30’lu yaşlarında, esmer genç bir kadın patlıcan almak için bir pazar tezgahına yanaşıyor, tezgahtan bir patlıcanı eline alıyor. Pazarcıya patlıcanın fiyatını soruyor. Pazarcı, kadına “Yarım kilosu 10 TL abla” cevabını verince, kadın elini sıcak sobaya basmış gibi elindeki patlıcanı yerine bırakıyor ve oradan uzaklaşıyor. “Yarım kilosu 10 TL” deyince herhalde kulağa daha ucuz geliyor kilosu 20 TL olan patlıcanın.
MEYVE ALMAK LÜKS OLDU
Eski tip işlemeli mavi tülbentiyle başını sarmış, sevimli, yaşlı bir kadın ise pazar tezgahlarını gezinirken tanıdığı genç bir kadın ile selamlaşıyor.

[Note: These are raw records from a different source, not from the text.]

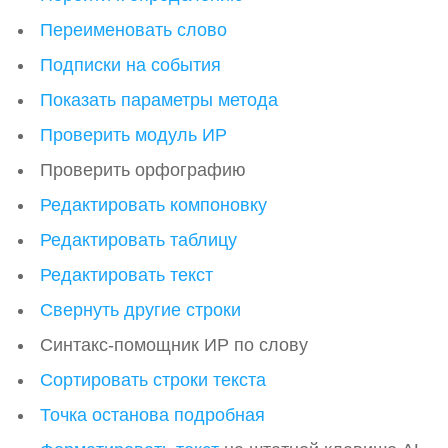
Переименовать слово
Подписки на события
Показать параметры метода
Проверить модуль ИР
Проверить орфографию
Редактировать компоновку
Редактировать таблицу
Редактировать текст
Свернуть другие строки
Синтакс-помощник ИР по слову
Сортировать строки текста
Точка останова подробная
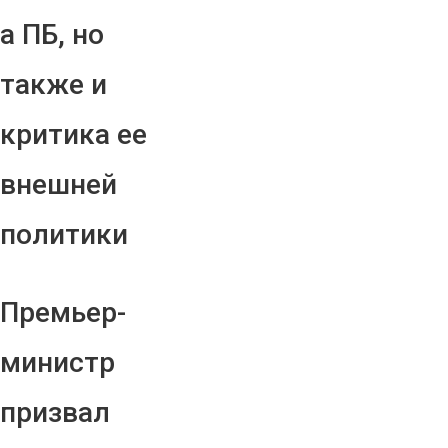
а ПБ, но
также и
критика ее
внешней
политики
Премьер-
министр
призвал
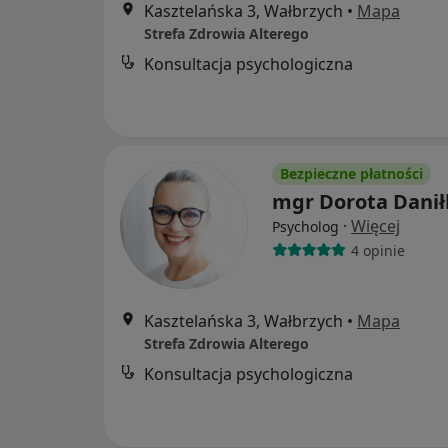
Kasztelańska 3, Wałbrzych
•
Mapa
Strefa Zdrowia Alterego
Konsultacja psychologiczna
Bezpieczne płatności
mgr Dorota Danił
·
Więcej
Psycholog
4 opinie
Kasztelańska 3, Wałbrzych
•
Mapa
Strefa Zdrowia Alterego
Konsultacja psychologiczna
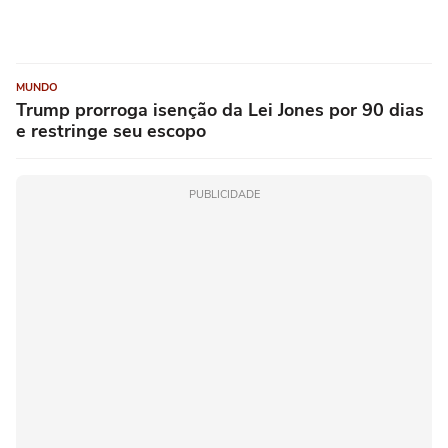
MUNDO
Trump prorroga isenção da Lei Jones por 90 dias
e restringe seu escopo
PUBLICIDADE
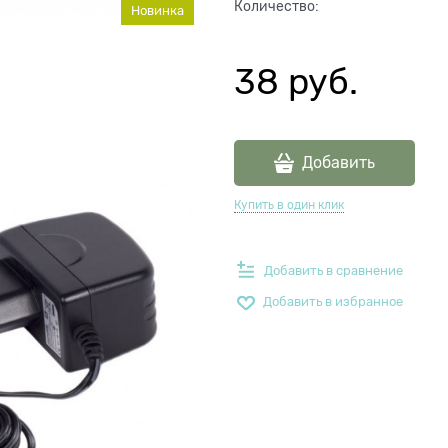
Количество:
Новинка
38
 руб.
Добавить
Купить в один клик
Добавить в сравнение
Добавить в избранное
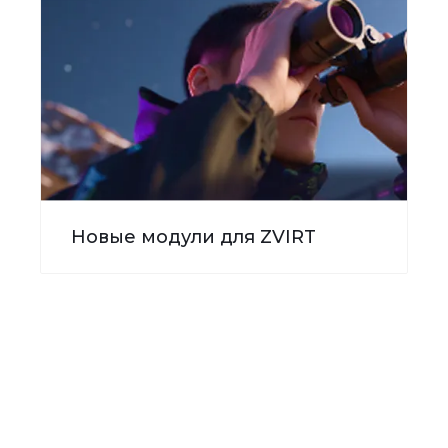
Новые модули для ZVIRT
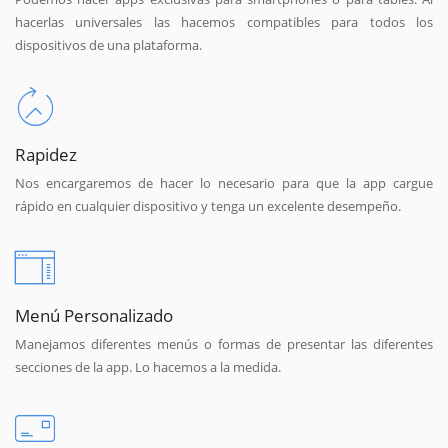
hacerlas universales las hacemos compatibles para todos los
dispositivos de una plataforma.
Rapidez
Nos encargaremos de hacer lo necesario para que la app cargue
rápido en cualquier dispositivo y tenga un excelente desempeño.
Menú Personalizado
Manejamos diferentes menús o formas de presentar las diferentes
secciones de la app. Lo hacemos a la medida.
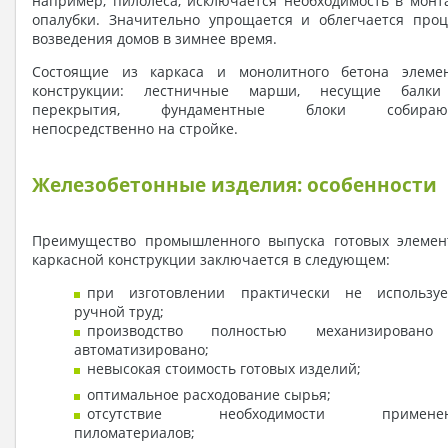
например, пилолеса, исключается необходимость в монт
опалубки. Значительно упрощается и облегчается проц
возведения домов в зимнее время.
Состоящие из каркаса и монолитного бетона элеме
конструкции: лестничные марши, несущие балк
перекрытия, фундаментные блоки собираю
непосредственно на стройке.
Железобетонные изделия: особенности
Преимущество промышленного выпуска готовых элемен
каркасной конструкции заключается в следующем:
при изготовлении практически не используе
ручной труд;
производство полностью механизирован
автоматизировано;
невысокая стоимость готовых изделий;
оптимальное расходование сырья;
отсутствие необходимости примене
пиломатериалов;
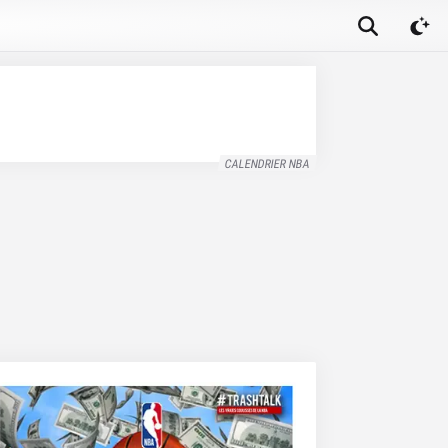
CALENDRIER NBA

Üzerinde en fazla durdukları konu, pazar fiyatlarının pahalılığı ve artan zamlar oluyor tabii ki. Yaşlı kadın, “Yemek yapabilmek için sebze alabiliyorum bir tek. Meyve alamıyorum bile, lüks oldu. Her şey ateş pahası” diyor. Genç kadın da yaşlı kadının dediklerine hak vererek, “Ay sonunu güç bela getiriyorum, geçinemiyorum. Çocukların canı çikolata istiyor bazen alamıyorum, her şey çok pahalı” diyor.
Bir ara ben de bir şeyler almaya niyetleniyorum. Elimi cebime attığımda cebimde 3 TL olduğunu fark ediyorum. 3 TL’ye 1 kilo mandalina gelmiyor. Sonra pazar yerinden ayrılıyorum.
MÜLTECİYE ÇÜRÜK PORTAKAL DÜŞÜYOR
Akşamüzeri yani birkaç saat sonra pazar yerine yeniden uğruyorum. Akşam saatlerine doğru pazarcılar ellerindeki ürünleri tüketebilmek adına daha düşük fiyata vermeye başlıyor. Akşam saati olmasına rağmen pazar yeri hâlâ kalabalık. İnsanlar daha ucuza ürün alabilmek adına pazar tezgahlarında pazarcılarla pazarlık yapıyor. Bir pazar tezgahının önünden geçerken iyice çürümeye yüz tutmuş portakalların 1 TL’ye satıldığını görüyorum. O tezgahta yoğun bir talep olmasa da tezgah sahibinin bir başka pazarcıyla yaptığı sohbet epey can sıkıcı oluyor. “Bunları satamadım ama Suriyeliler gelip alır benden” diyor. Mültecilerin alabileceği ancak çürük portakallar oluyor.
Bazı insanlar ise yere düşmüş ya da çöpe atılmış pazar artıklarını yani çıkmaları topluyor. Var olduğunu bildiğin bir şeye bizzat şahit olmak insanı başka türlü hissettiriyor. Bu hisle pazar yerinden ayrılırken bir pazarcı son bir umut bana yönelip elinde son kalan lahanalardan birini satmaya çalışıyor. Ben de çaresizce ellerimi iki yana büküyorum. İkimiz de birbirimize gülüyoruz. Sonra ayrılıyorum pazar yerinden.